Concernant la réalisation, Pascal Bonitzer nous propose une image plate, sans relief. Il n’y a pas grand chose à se mettre sous la dent, hormis quelques zooms lors d’interrogatoires. C’est globalement du champ contre-champ constant, sans grand intérêt. C’est du classique, plutôt bien réalisé, certes, mais qui aurait très bien pu se retrouver en téléfilm sur France 2 un mercredi soir. Ça fait le café, mais c’est bien tout.
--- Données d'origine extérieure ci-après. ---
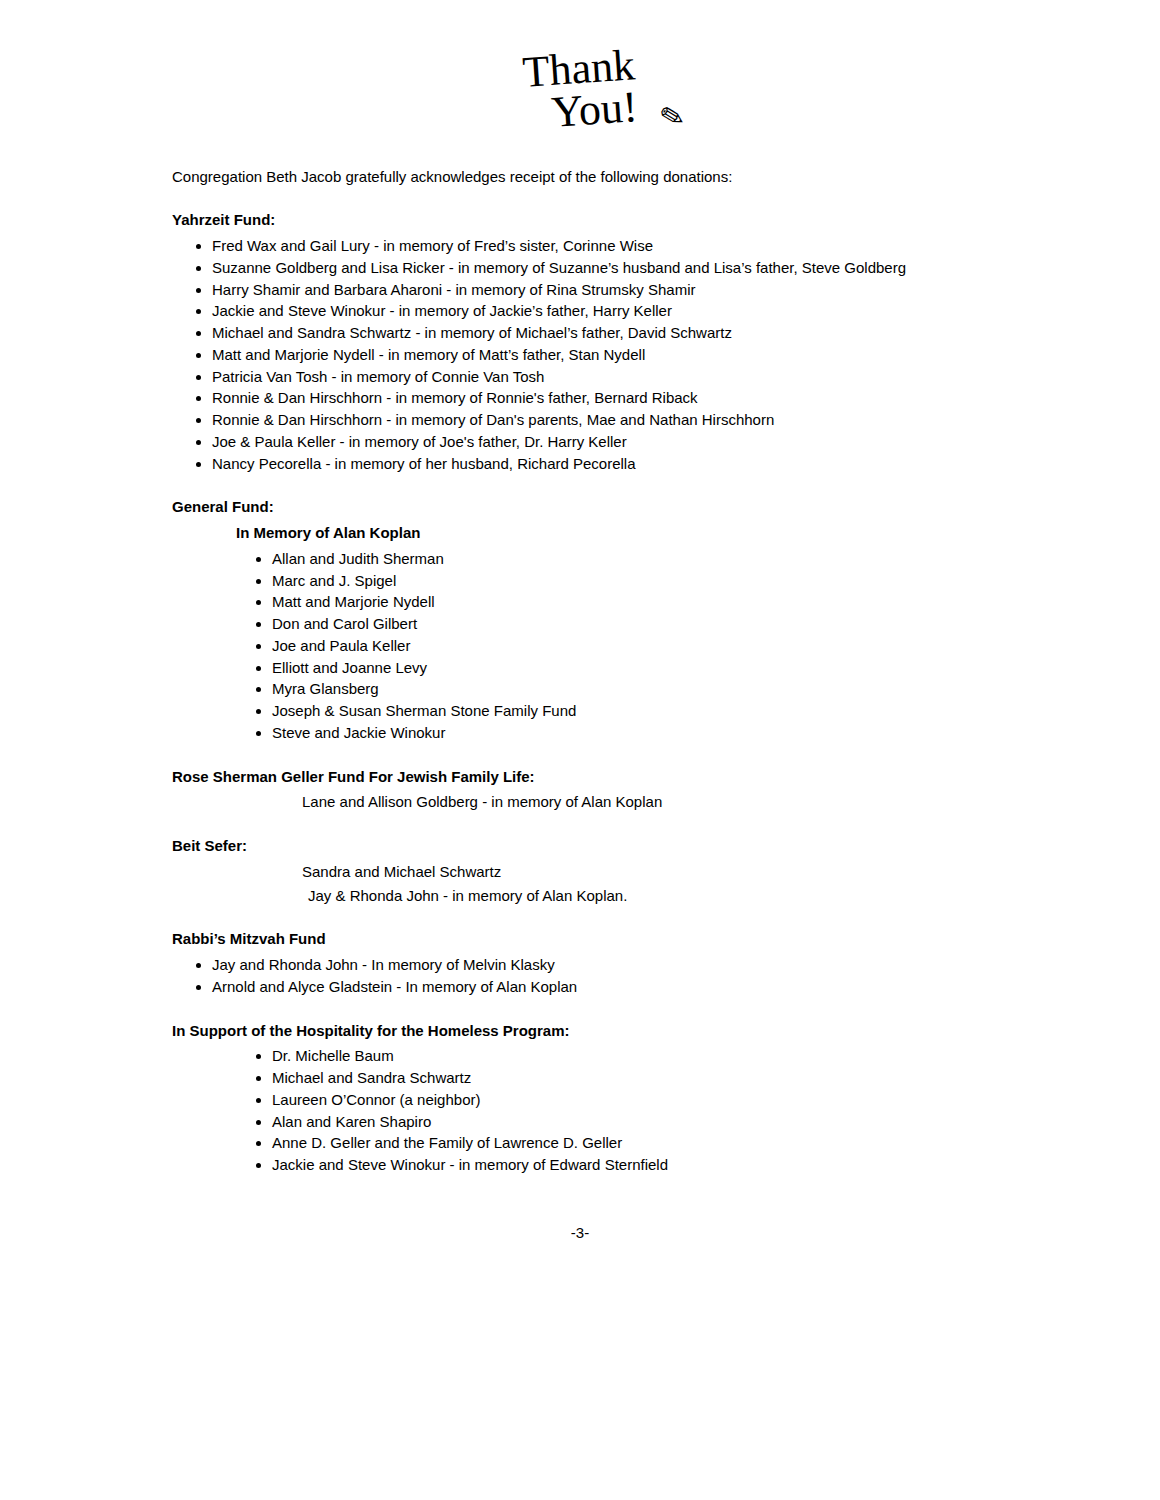Thank You! ✏
Congregation Beth Jacob gratefully acknowledges receipt of the following donations:
Yahrzeit Fund:
Fred Wax and Gail Lury - in memory of Fred’s sister, Corinne Wise
Suzanne Goldberg and Lisa Ricker - in memory of Suzanne’s husband and Lisa’s father, Steve Goldberg
Harry Shamir and Barbara Aharoni - in memory of Rina Strumsky Shamir
Jackie and Steve Winokur - in memory of Jackie’s father, Harry Keller
Michael and Sandra Schwartz - in memory of Michael’s father, David Schwartz
Matt and Marjorie Nydell - in memory of Matt’s father, Stan Nydell
Patricia Van Tosh - in memory of Connie Van Tosh
Ronnie & Dan Hirschhorn - in memory of Ronnie's father, Bernard Riback
Ronnie & Dan Hirschhorn - in memory of Dan's parents, Mae and Nathan Hirschhorn
Joe & Paula Keller - in memory of Joe's father, Dr. Harry Keller
Nancy Pecorella - in memory of her husband, Richard Pecorella
General Fund:
In Memory of Alan Koplan
Allan and Judith Sherman
Marc and J. Spigel
Matt and Marjorie Nydell
Don and Carol Gilbert
Joe and Paula Keller
Elliott and Joanne Levy
Myra Glansberg
Joseph & Susan Sherman Stone Family Fund
Steve and Jackie Winokur
Rose Sherman Geller Fund For Jewish Family Life:
Lane and Allison Goldberg - in memory of Alan Koplan
Beit Sefer:
Sandra and Michael Schwartz
Jay & Rhonda John - in memory of Alan Koplan.
Rabbi’s Mitzvah Fund
Jay and Rhonda John - In memory of Melvin Klasky
Arnold and Alyce Gladstein - In memory of Alan Koplan
In Support of the Hospitality for the Homeless Program:
Dr. Michelle Baum
Michael and Sandra Schwartz
Laureen O’Connor (a neighbor)
Alan and Karen Shapiro
Anne D. Geller and the Family of Lawrence D. Geller
Jackie and Steve Winokur - in memory of Edward Sternfield
-3-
Seul le montage, d'une jolie précision, permet de donner un peu de corps et de vie à l'ensemble. Le film est court (1h20) et développe tout un tas de pistes que le spectateur doit lui-même comprendre. Certes, ne pas prendre le spectateur par la main est une idée audacieuse. Le laisser dans l’incompréhension en est une autre. Enfin, les scènes entre Maigret et son épouse ne servent qu’à donner une certaine humanité au commissaire, au détriment d’une femme dont on ne sait rien. Un énième rôle-fonction, qui aurait mérité d’être davantage creusé. 

 

La note : 2,5 ♥ / 5

 

Maigret et le mort amoureux est un film aussitôt vu, aussitôt oublié, coincé, comme son personnage, entre deux époques. Pascal Bonitzer tente de redynamiser un Maigret dépassé, qui n’a plus rien à nous apprendre. Une petite enquête policière en forme d'échec, sans relief, sans surprise.  A-t-on encore envie de voir ça en 2026 ? Pas de notre côté.